What is it?
Calamus is an herbal medicine used to treat heartburn, bloating, upset stomach (nausea), belly cramping, and constipation. It may also be used to increase your appetite. Calamus has not been studied in humans and the different types of Calamus are often confused. Because of this, Calamus use is not suggested.
Other names for Calamus include: Acorus, Sweet root, Sweet myrtle, Sweet sage, and Sweet flag.
Ask your doctor, nurse, or pharmacist if you need more information about this medicine or if any information in this leaflet concerns you.
Tell your doctor if you
- are taking medicine or are allergic to any medicine (prescription or over-the-counter (OTC) or dietary supplement)
- are pregnant or plan to become pregnant while using this medicine
- are breastfeeding
- have any other health problems, such as high blood pressure or heart or blood vessel disease
Talk with your caregiver about how much Calamus you should take. The amount depends on the strength of the medicine and the reason you are taking Calamus. If you are using this medicine without instructions from your caregiver, follow the directions on the medicine bottle. Do not take more medicine or take it more often than the directions tell you to.
To store this medicine:
Keep all medicine locked up and away from children. Store medicine away from heat and direct light. Do not store your medicine in the bathroom, near the kitchen sink, or in other damp places. Heat or moisture may cause the medicine to break down and not work the way it should work. Throw away medicine that is out of date or that you do not need. Never share your medicine with others.
Drug and Food Interactions:
Do not take Calamus without talking to your doctor first if you are taking:
- Amphetamines (stimulants, examples: dextroamphetamine, methamphetamine) (2)
- Medicines to help you relax or sleep (barbiturates, examples: Seconal(R) secobarbital, Nembutal(R) phenobarbital) (2,3-7)
- Cannabis (marijuana) (8)
- Ethanol (alcohol) (4,6)
- Scopolamine (Transderm Scop(R)) (4)
Calamus use is not recommended because the types are hard to identify (9).
Stop taking your medicine right away and talk to your doctor if you have any of the following side effects. Your medicine may be causing these symptoms which may mean you are allergic to it.
- Breathing problems or tightness in your throat or chest
- Chest pain
- Skin hives, rash, or itchy or swollen skin
Other Side Effects:
You may have the following side effects, but this medicine may also cause other side effects. Tell your doctor if you have side effects that you think are caused by this medicine.

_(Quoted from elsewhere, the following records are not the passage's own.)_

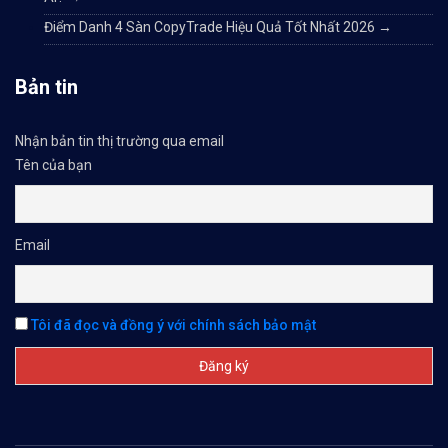
Điểm Danh 4 Sàn CopyTrade Hiệu Quả Tốt Nhất 2026
→
Bản tin
Nhận bản tin thị trường qua email
Tên của bạn
Email
Tôi đã đọc và đồng ý với chính sách bảo mật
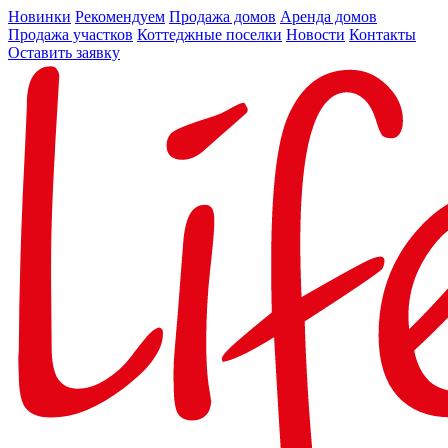
Новинки
Рекомендуем
Продажа домов
Аренда домов
Продажа участков
Коттеджные поселки
Новости
Контакты
Оставить заявку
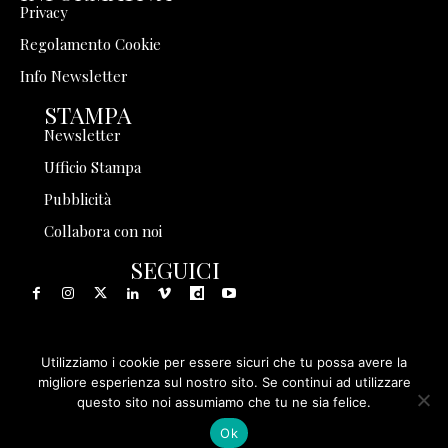
Privacy
Regolamento Cookie
Info Newsletter
STAMPA
Newsletter
Ufficio Stampa
Pubblicità
Collabora con noi
SEGUICI
Utilizziamo i cookie per essere sicuri che tu possa avere la
© 1999 - 2025 Storia in Rete Srl - Tutti i diritti riservati - P.
migliore esperienza sul nostro sito. Se continui ad utilizzare
questo sito noi assumiamo che tu ne sia felice.
IVA 08570971005
Ok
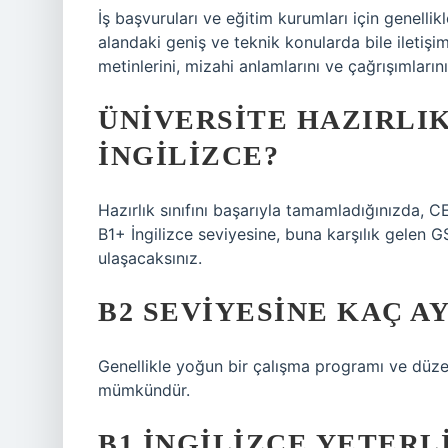
İş başvuruları ve eğitim kurumları için genellikl
alandaki geniş ve teknik konularda bile iletişim
metinlerini, mizahi anlamlarını ve çağrışımlarını
ÜNIVERSITE HAZIRLIK
İNGILIZCE?
Hazırlık sınıfını başarıyla tamamladığınızda, 
B1+ İngilizce seviyesine, buna karşılık gelen G
ulaşacaksınız.
B2 SEVIYESINE KAÇ A
Genellikle yoğun bir çalışma programı ve düze
mümkündür.
B1 İNGILIZCE YETERLI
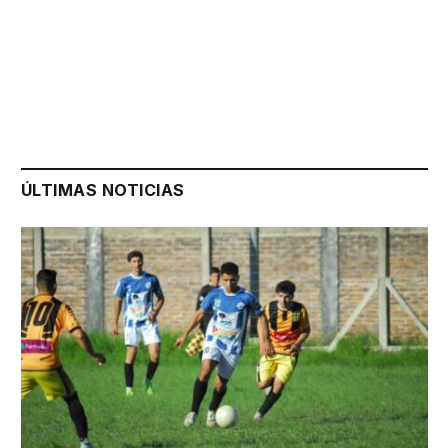
ÚLTIMAS NOTICIAS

- Vomiting (throwing up) (10)
1. Newall CA, Anderson LA & Phillipson JD: Herbal Medicines: A Guide for Healthcare Professionals. The Pharmaceutical Press, London, England; 1996.
2. Panchal GM, Venkatakrishna-Bhatt H, Doctor RB et al: Pharmacology of Acorus calamus L. Indian J Exp Biol 1989; 27(6):561-567.
3. Liao JF, Huang SY, Jan YM et al: Central inhibitory effects of water extract of Acori graminei rhizoma in mice. J Ethnopharmacol 1998; 61(3):185-193.
4. Nishiyama N, Zhou Y, Takashina K et al: Effects of DX-9386, a traditional Chinese medicinal preparation, on passive and active avoidance performances in mice. Biol Pharm Bull 1994a; 17(11):1472-1476.
5. Martis G, Rao A & Karanth KS: Neuropharmcological activity of Acorus calamus. Fitoterapia 1991; 62(4):331-337.
6. Dandiya PC & Sharma JD: Studies on Acorus calamus. V. Pharmacological actions of asarone and beta-asarone on central nervous system. Indian J Med Res 1962; 50:46-60.
7. Dandiya PC, Cullumbine H & Sellers EA: Studies on Acorus calamus. IV. Investigations on mechanism of action in mice. J Pharmacol Exp Ther 1959; 126:334-337.
8. Zanoli P, Avallone R & Baraldi M: Sedative and hypothermic effects induced by beta-asarone, a main component of Acorus calamus. Phytother Res 1998; 12(Supp 1):S114-S116.
9. McGuffin M, Hobbs C, Upton R et al (eds): American Herbal Products Association's Botanical Safety Handbook. CRC Press, Boca Raton, FL; 1997.
10. Vargas CP, Wolf LR, Gamm SR et al: Getting to the root (Acorus calamus) of the problem (letter). J Toxicol Clin Toxicol 1998; 36(3):259-260.